══ EXCERPTED RECORDS ══

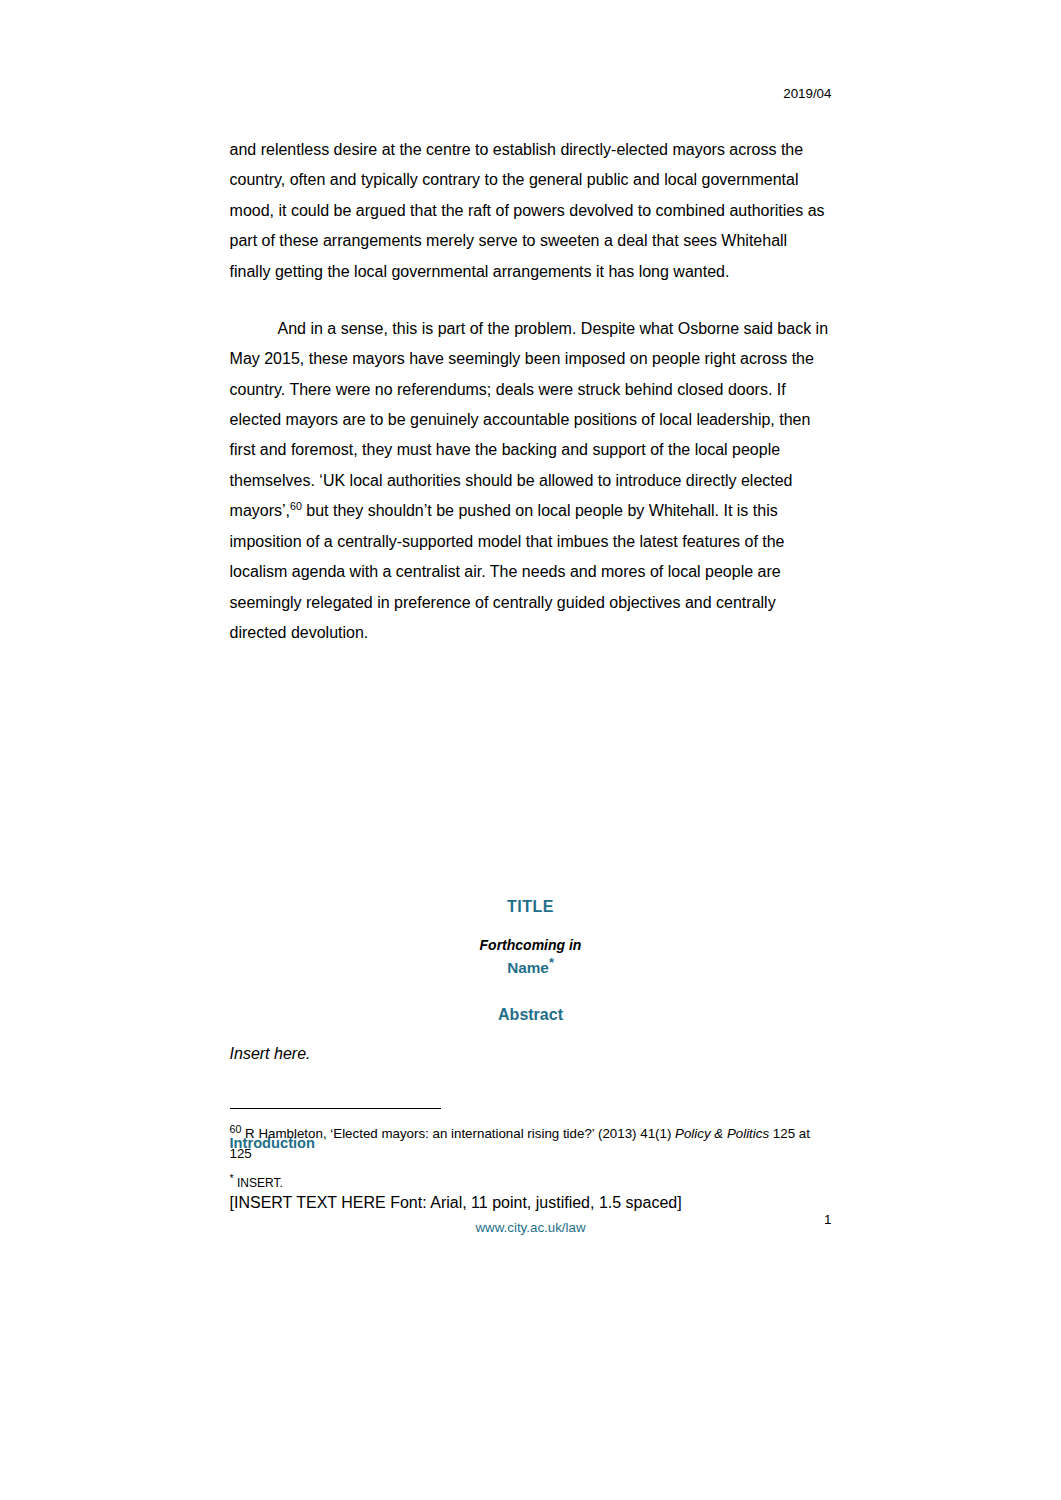2019/04
and relentless desire at the centre to establish directly-elected mayors across the country, often and typically contrary to the general public and local governmental mood, it could be argued that the raft of powers devolved to combined authorities as part of these arrangements merely serve to sweeten a deal that sees Whitehall finally getting the local governmental arrangements it has long wanted.
And in a sense, this is part of the problem. Despite what Osborne said back in May 2015, these mayors have seemingly been imposed on people right across the country. There were no referendums; deals were struck behind closed doors. If elected mayors are to be genuinely accountable positions of local leadership, then first and foremost, they must have the backing and support of the local people themselves. ‘UK local authorities should be allowed to introduce directly elected mayors’,60 but they shouldn’t be pushed on local people by Whitehall. It is this imposition of a centrally-supported model that imbues the latest features of the localism agenda with a centralist air. The needs and mores of local people are seemingly relegated in preference of centrally guided objectives and centrally directed devolution.
TITLE
Forthcoming in
Name*
Abstract
Insert here.
Introduction
[INSERT TEXT HERE Font: Arial, 11 point, justified, 1.5 spaced]
60 R Hambleton, ‘Elected mayors: an international rising tide?’ (2013) 41(1) Policy & Politics 125 at 125
* INSERT.
www.city.ac.uk/law
1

═══

TASK TO COMPLETE -
Start at the first line and set down all of the data exactly, passing over the pictures.

RESPONSE AREA -
2019/04
and relentless desire at the centre to establish directly-elected mayors across the country, often and typically contrary to the general public and local governmental mood, it could be argued that the raft of powers devolved to combined authorities as part of these arrangements merely serve to sweeten a deal that sees Whitehall finally getting the local governmental arrangements it has long wanted.
And in a sense, this is part of the problem. Despite what Osborne said back in May 2015, these mayors have seemingly been imposed on people right across the country. There were no referendums; deals were struck behind closed doors. If elected mayors are to be genuinely accountable positions of local leadership, then first and foremost, they must have the backing and support of the local people themselves. ‘UK local authorities should be allowed to introduce directly elected mayors’,60 but they shouldn’t be pushed on local people by Whitehall. It is this imposition of a centrally-supported model that imbues the latest features of the localism agenda with a centralist air. The needs and mores of local people are seemingly relegated in preference of centrally guided objectives and centrally directed devolution.
TITLE
Forthcoming in
Name*
Abstract
Insert here.
Introduction
[INSERT TEXT HERE Font: Arial, 11 point, justified, 1.5 spaced]
60 R Hambleton, ‘Elected mayors: an international rising tide?’ (2013) 41(1) Policy & Politics 125 at 125
* INSERT.
www.city.ac.uk/law
1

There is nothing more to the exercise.